Statement of the Problem
Notwithstanding the efforts to improve public expenditure management, Nigeria continues to face significant challenges that hinder economic efficiency. One of the primary issues is the persistent misallocation of resources, often due to outdated budgeting processes and inadequate monitoring mechanisms (Okoro, 2024). Despite the introduction of performance-based budgeting and digital financial management systems, inefficiencies still pervade the system. The lack of a robust accountability framework has allowed for continued leakages and misappropriation of public funds. Moreover, political interference and bureaucratic inertia have impeded the full realization of the benefits of PEM reforms (Uche, 2023).

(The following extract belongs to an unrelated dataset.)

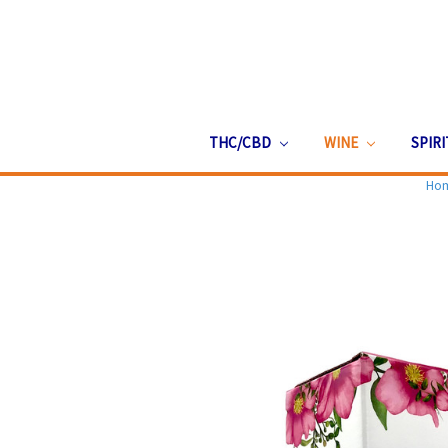
THC/CBD
WINE
SPIR
Ho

The problem is further compounded by the inconsistent application of fiscal management practices across different government levels, leading to disparities in service delivery and regional development. There is a clear disconnect between the intended outcomes of PEM reforms and the ground realities observed in various sectors. This discrepancy not only undermines public trust in government institutions but also stifles economic growth by limiting the optimal use of scarce resources. The study, therefore, seeks to examine these issues in depth by investigating the operational challenges and institutional weaknesses that compromise economic efficiency. Through this analysis, the research will highlight the critical areas where reform efforts have fallen short and propose evidence-based strategies for addressing these gaps (Ifeanyi, 2025). Ultimately, the study aims to contribute to a more nuanced understanding of how public expenditure management practices can be enhanced to drive sustainable economic growth.
Objectives of the Study
Research Questions
Research Hypotheses
Scope and Limitations of the Study
The study covers PEM reforms implemented between 2020 and 2025 at federal, state, and local government levels. Data sources include governmental reports, audit findings, and academic literature. Limitations may arise from the availability and reliability of financial data and the difficulty in attributing economic outcomes solely to PEM initiatives.
Definitions of Terms
– Public Expenditure Management (PEM): The system and processes for planning, executing, and monitoring public spending.
– Economic Efficiency: The optimal use of resources to maximize output and development outcomes.
– Performance-Based Budgeting: A budgeting approach that links resource allocation to results achieved.
– Fiscal Discipline: The ability of a government to manage public funds responsibly.